=== Exercise task ===
Retype each of the following lines character for character, with no changes.

=== Data for processing ===
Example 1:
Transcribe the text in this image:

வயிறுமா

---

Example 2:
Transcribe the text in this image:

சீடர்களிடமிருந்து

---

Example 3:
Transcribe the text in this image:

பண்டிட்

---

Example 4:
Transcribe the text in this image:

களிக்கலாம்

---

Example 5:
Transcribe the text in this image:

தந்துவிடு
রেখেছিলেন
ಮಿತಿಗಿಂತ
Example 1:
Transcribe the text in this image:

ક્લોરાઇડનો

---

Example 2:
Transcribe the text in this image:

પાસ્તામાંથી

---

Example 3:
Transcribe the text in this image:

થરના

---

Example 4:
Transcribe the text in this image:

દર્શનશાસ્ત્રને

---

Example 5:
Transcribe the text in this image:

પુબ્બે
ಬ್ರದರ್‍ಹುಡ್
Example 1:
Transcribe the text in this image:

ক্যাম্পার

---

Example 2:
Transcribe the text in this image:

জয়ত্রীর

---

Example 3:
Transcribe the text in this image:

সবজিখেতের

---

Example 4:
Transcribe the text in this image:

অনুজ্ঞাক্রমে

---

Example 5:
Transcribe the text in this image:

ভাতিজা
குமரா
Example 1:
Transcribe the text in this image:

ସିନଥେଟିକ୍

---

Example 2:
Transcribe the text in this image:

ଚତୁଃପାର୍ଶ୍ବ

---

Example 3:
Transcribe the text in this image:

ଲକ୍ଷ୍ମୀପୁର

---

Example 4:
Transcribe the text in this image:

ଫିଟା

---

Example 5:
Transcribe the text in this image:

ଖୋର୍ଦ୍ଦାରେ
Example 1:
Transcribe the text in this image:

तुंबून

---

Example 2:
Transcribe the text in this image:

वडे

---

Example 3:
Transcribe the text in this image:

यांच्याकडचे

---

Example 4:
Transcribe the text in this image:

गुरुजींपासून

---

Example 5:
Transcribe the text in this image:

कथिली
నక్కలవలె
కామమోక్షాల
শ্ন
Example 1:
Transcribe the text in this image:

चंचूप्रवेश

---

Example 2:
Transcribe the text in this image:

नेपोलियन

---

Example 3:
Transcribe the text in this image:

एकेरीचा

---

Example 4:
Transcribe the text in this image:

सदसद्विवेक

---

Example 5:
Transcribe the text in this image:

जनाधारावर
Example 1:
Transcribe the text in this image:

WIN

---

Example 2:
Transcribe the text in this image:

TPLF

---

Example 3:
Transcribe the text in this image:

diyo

=== Answer to the task ===
Example 1:
Transcribe the text in this image:

வயிறுமா

---

Example 2:
Transcribe the text in this image:

சீடர்களிடமிருந்து

---

Example 3:
Transcribe the text in this image:

பண்டிட்

---

Example 4:
Transcribe the text in this image:

களிக்கலாம்

---

Example 5:
Transcribe the text in this image:

தந்துவிடு
রেখেছিলেন
ಮಿತಿಗಿಂತ
Example 1:
Transcribe the text in this image:

ક્લોરાઇડનો

---

Example 2:
Transcribe the text in this image:

પાસ્તામાંથી

---

Example 3:
Transcribe the text in this image:

થરના

---

Example 4:
Transcribe the text in this image:

દર્શનશાસ્ત્રને

---

Example 5:
Transcribe the text in this image:

પુબ્બે
ಬ್ರದರ್‍ಹುಡ್
Example 1:
Transcribe the text in this image:

ক্যাম্পার

---

Example 2:
Transcribe the text in this image:

জয়ত্রীর

---

Example 3:
Transcribe the text in this image:

সবজিখেতের

---

Example 4:
Transcribe the text in this image:

অনুজ্ঞাক্রমে

---

Example 5:
Transcribe the text in this image:

ভাতিজা
குமரா
Example 1:
Transcribe the text in this image:

ସିନଥେଟିକ୍

---

Example 2:
Transcribe the text in this image:

ଚତୁଃପାର୍ଶ୍ବ

---

Example 3:
Transcribe the text in this image:

ଲକ୍ଷ୍ମୀପୁର

---

Example 4:
Transcribe the text in this image:

ଫିଟା

---

Example 5:
Transcribe the text in this image:

ଖୋର୍ଦ୍ଦାରେ
Example 1:
Transcribe the text in this image:

तुंबून

---

Example 2:
Transcribe the text in this image:

वडे

---

Example 3:
Transcribe the text in this image:

यांच्याकडचे

---

Example 4:
Transcribe the text in this image:

गुरुजींपासून

---

Example 5:
Transcribe the text in this image:

कथिली
నక్కలవలె
కామమోక్షాల
শ্ন
Example 1:
Transcribe the text in this image:

चंचूप्रवेश

---

Example 2:
Transcribe the text in this image:

नेपोलियन

---

Example 3:
Transcribe the text in this image:

एकेरीचा

---

Example 4:
Transcribe the text in this image:

सदसद्विवेक

---

Example 5:
Transcribe the text in this image:

जनाधारावर
Example 1:
Transcribe the text in this image:

WIN

---

Example 2:
Transcribe the text in this image:

TPLF

---

Example 3:
Transcribe the text in this image:

diyo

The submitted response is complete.